What do you know about puffins? They're smaller than penguins, they live in Iceland, and they're cute. Great! Unfortunately for anyone hoping to see one, they're also elusive little creatures, with unique and specific migratory patterns and a habit of nesting in remote hundred-meter cliffs. Like the Northern Lights, puffins are unpredictable, but here are a few tips about where and when you're more likely to spot these fascinating birds.
Puffins spend at least eight months of the year at sea, returning to land only to mate and nest during the summer months. The season for puffin-watching is, generously, May to September. If you're organizing your trip to Iceland around bird-watching, I'd recommend visiting in June or July, the peak of the season; if not, and you're okay with taking your chances, you can cross your fingers and come in May, August or September.
The most famous puffin-spotting location in Iceland is Vestmannaeyjar, or the Westman Islands. This group of 15 islands, located just off Iceland's southern coast, is home to the largest puffin colony in the world. Every summer over one million of these birds arrive to lay their eggs in the cliffs that rise over the sea. The puffins start migrating again once the days begin to shorten at the end of July and the beginning of August, so earlier in the summer, you'll have a better shot--but with a colony this size, it's hard to miss them. On Backroad's Iceland Walking & Hiking tour we take a boat tour around the island and float with hundreds of bobbing puffins!
Another well-known location is Reynisfjara, or the Black Sand Beach, located outside of Höfn. This spot is famous not just for its puffin colony but also for its landscape, which features stunning basalt columns and a breathtaking sea arch. It's a good place for puffin-spotting, though it requires a little more luck than the Westman Islands. Puffins are monogamous creatures that return to the same burrows every year to nest, and the birds that live at the Black Sand Beach are a bit less punctual--they arrive a little later in the year and leave a little earlier. We visit this beach on our Iceland Classic Multi-Adventure tour, and in August it's a treat to see the baby puffins--called pufflings!--taking their first trips out of the nest with a swooping flight over the beach followed by an elegant splash into the sea.

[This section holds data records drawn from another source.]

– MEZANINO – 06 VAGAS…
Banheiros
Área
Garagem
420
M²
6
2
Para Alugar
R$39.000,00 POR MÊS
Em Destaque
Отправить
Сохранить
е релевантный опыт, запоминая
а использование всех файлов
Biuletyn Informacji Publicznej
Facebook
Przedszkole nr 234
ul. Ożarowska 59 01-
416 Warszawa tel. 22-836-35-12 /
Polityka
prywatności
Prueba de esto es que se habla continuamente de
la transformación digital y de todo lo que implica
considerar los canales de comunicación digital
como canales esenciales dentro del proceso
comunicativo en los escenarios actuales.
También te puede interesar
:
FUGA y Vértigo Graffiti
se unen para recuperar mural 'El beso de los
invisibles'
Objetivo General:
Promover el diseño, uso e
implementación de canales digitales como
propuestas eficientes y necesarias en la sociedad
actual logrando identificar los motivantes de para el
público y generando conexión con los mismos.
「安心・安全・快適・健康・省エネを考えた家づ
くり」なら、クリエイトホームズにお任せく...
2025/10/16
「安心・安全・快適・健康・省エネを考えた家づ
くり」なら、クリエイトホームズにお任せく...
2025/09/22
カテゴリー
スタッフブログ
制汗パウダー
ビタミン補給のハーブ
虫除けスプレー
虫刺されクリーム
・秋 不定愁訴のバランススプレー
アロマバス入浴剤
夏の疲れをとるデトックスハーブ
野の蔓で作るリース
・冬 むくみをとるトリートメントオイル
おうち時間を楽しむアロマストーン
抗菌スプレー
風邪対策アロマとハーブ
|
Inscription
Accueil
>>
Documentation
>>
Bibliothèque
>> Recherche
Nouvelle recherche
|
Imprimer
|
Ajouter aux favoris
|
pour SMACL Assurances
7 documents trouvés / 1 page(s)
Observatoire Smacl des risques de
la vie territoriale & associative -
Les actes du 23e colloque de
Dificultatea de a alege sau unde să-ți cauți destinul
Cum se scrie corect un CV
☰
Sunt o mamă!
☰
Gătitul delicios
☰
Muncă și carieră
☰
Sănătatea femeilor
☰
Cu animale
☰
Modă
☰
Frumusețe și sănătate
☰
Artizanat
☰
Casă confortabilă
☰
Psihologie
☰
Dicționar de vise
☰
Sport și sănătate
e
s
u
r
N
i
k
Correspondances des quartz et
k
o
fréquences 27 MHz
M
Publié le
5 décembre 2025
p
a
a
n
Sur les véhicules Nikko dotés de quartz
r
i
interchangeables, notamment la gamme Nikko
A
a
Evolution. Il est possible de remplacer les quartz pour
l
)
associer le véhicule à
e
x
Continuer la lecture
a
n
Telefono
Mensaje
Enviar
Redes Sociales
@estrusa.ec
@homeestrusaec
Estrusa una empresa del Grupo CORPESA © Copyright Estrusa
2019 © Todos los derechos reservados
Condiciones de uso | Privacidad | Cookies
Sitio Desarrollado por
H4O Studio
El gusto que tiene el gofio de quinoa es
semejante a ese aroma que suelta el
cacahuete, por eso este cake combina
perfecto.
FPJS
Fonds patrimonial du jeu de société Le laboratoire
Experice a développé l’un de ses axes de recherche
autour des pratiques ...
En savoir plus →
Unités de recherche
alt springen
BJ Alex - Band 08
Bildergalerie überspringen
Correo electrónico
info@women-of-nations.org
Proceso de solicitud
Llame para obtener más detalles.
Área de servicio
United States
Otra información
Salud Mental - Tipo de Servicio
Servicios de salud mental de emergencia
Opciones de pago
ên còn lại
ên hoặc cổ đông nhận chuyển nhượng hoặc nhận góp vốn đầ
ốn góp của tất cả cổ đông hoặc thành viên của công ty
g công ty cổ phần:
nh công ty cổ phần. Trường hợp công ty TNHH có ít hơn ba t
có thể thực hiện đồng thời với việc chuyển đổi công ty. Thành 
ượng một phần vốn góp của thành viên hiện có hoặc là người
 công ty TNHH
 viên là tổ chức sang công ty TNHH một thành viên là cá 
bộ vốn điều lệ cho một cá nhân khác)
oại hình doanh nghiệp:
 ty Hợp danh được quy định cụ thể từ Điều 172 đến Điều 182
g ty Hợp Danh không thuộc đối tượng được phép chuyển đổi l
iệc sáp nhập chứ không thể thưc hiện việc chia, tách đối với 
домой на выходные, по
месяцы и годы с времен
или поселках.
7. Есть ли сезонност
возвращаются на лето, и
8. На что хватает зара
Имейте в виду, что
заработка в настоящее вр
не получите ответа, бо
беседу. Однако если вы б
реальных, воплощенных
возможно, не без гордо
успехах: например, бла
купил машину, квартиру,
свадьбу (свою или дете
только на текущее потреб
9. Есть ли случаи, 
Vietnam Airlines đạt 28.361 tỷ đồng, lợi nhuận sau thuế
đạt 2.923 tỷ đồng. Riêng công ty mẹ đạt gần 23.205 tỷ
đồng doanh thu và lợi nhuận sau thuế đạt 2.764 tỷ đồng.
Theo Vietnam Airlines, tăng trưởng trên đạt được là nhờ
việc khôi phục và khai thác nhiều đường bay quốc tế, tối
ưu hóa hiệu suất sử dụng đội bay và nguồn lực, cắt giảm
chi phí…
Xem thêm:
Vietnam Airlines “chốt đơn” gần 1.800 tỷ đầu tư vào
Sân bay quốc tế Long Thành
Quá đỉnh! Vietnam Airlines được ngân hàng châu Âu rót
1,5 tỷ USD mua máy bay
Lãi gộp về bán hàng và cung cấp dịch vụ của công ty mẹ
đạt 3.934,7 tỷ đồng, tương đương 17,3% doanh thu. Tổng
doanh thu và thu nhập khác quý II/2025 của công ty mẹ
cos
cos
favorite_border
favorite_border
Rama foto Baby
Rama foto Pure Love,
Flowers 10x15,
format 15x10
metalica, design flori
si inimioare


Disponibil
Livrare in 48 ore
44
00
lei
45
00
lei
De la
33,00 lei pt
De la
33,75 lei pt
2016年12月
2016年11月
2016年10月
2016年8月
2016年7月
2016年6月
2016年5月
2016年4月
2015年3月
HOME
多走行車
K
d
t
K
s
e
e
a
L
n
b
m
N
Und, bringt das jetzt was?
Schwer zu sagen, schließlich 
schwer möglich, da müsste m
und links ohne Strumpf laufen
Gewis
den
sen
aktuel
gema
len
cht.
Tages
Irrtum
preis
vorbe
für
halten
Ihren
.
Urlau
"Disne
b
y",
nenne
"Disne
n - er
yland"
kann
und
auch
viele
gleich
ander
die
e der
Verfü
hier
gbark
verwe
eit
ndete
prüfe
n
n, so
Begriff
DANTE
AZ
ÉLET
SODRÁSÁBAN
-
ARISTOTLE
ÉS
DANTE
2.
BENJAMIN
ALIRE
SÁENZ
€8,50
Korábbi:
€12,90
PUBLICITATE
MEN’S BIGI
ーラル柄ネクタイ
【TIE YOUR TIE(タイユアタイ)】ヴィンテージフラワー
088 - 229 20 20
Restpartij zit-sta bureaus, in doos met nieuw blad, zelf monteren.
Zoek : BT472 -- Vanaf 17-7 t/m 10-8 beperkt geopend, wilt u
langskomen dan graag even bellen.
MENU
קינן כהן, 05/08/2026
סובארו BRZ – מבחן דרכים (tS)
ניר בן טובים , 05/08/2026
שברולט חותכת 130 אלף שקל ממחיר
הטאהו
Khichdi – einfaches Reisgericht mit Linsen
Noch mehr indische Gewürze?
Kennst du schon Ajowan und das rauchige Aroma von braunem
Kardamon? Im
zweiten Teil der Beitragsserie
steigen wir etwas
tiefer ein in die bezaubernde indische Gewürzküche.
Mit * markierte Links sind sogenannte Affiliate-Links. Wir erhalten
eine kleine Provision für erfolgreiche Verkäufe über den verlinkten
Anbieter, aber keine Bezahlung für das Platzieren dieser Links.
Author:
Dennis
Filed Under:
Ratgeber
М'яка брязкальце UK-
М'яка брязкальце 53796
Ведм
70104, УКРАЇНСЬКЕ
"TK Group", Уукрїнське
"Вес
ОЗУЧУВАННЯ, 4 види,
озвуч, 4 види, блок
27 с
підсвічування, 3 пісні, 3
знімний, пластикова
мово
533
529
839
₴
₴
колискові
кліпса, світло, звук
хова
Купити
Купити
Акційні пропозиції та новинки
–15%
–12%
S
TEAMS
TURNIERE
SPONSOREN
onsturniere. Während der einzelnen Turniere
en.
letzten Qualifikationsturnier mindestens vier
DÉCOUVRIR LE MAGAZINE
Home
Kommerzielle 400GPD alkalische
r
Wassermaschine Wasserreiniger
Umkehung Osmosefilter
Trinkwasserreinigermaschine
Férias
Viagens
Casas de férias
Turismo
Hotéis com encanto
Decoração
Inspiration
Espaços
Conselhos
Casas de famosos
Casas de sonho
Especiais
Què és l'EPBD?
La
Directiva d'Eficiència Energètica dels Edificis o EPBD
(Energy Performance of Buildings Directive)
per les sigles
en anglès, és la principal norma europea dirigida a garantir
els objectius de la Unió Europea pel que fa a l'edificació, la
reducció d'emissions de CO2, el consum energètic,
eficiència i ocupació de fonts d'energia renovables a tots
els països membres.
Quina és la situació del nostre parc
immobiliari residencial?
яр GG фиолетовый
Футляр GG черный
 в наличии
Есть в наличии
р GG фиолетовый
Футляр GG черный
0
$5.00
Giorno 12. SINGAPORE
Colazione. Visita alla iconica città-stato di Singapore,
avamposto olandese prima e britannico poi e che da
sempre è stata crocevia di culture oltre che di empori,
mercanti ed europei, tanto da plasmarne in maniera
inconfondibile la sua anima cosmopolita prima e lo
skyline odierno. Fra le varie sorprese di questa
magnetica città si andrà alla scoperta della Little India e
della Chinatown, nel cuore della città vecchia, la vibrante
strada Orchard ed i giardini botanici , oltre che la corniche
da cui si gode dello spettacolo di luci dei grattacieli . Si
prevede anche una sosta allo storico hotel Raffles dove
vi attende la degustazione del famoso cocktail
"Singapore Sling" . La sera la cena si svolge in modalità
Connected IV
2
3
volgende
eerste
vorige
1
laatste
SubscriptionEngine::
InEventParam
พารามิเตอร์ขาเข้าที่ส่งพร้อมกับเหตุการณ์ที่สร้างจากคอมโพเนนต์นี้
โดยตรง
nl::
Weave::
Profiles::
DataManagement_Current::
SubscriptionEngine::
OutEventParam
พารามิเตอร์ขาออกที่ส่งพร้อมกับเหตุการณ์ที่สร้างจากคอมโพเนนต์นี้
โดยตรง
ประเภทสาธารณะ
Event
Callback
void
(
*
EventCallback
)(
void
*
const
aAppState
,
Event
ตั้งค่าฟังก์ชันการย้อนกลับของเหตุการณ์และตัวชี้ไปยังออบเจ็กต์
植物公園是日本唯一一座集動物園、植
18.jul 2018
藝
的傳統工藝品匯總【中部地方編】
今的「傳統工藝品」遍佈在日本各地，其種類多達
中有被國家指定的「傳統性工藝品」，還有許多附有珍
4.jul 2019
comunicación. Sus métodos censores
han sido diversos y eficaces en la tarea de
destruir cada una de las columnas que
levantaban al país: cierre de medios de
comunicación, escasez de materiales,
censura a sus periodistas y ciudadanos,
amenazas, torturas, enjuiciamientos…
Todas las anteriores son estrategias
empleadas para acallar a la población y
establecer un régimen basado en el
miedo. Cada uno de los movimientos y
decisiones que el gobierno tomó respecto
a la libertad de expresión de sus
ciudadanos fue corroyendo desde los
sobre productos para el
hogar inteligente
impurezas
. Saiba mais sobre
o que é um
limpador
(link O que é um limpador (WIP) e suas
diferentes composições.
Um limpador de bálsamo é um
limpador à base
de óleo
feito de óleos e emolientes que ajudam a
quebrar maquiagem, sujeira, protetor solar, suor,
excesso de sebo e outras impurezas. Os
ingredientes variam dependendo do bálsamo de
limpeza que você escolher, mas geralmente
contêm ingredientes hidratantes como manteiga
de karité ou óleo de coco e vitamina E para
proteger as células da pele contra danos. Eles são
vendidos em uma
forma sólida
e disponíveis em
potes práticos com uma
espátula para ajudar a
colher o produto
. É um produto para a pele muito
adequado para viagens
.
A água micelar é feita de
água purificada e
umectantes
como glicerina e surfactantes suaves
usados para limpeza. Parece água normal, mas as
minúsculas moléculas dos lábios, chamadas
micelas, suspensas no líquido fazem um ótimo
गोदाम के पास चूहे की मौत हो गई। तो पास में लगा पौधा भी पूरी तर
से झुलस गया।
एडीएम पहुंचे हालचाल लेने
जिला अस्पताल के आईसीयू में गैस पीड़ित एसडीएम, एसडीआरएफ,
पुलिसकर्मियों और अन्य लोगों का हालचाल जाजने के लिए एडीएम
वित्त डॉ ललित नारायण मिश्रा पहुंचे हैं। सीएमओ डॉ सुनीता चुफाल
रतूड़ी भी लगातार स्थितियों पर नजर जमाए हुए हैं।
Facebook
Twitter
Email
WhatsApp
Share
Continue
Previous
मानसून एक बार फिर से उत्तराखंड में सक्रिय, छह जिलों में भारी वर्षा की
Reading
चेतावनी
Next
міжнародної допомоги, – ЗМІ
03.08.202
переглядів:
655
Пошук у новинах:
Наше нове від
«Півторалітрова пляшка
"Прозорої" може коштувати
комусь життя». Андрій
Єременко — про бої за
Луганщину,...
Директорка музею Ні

Grímsey Island, set off Iceland's northern coast, is also a great place to see puffins. Grímsey is the only part of the country that's technically located in the Arctic Circle, and it's one of the best locations in the world for birdwatching. Less than 100 people live on the island, which is dominated by the more than 60 species of cliff-nesting birds. One of the largest puffin colonies in Iceland lives on Grímsey, so you have a good shot of a spotting, but beware: because the island is so far north, the birds leave earlier in the summer. So if you're planning a trip to Grímsey, June or July will be your best bet. To get there, you can take a flight from Reykjavík or a ferry from Akureyri, or you can join us on one of our Iceland Ocean Cruise tours, which stop at this remote island for a day of hiking and birdwatching.
Occasionally, you can even find puffins in the streets of Reykjavík! Pufflings, on their first migration out to sea, will sometimes get lost and, distracted by the artificial lights of the city, end up confused on a sidewalk somewhere. In the late summer, "puffin patrols" of local children walk the streets of Icelandic towns, helping lost birds find their way back to the ocean.
Now you're a puffin-spotting expert. Go forth with your telephoto lenses, your rain gear and your sunny optimism. Be careful on top of the cliffs. Be respectful of the puffins' habitats. Be brave. And be a little bit lucky.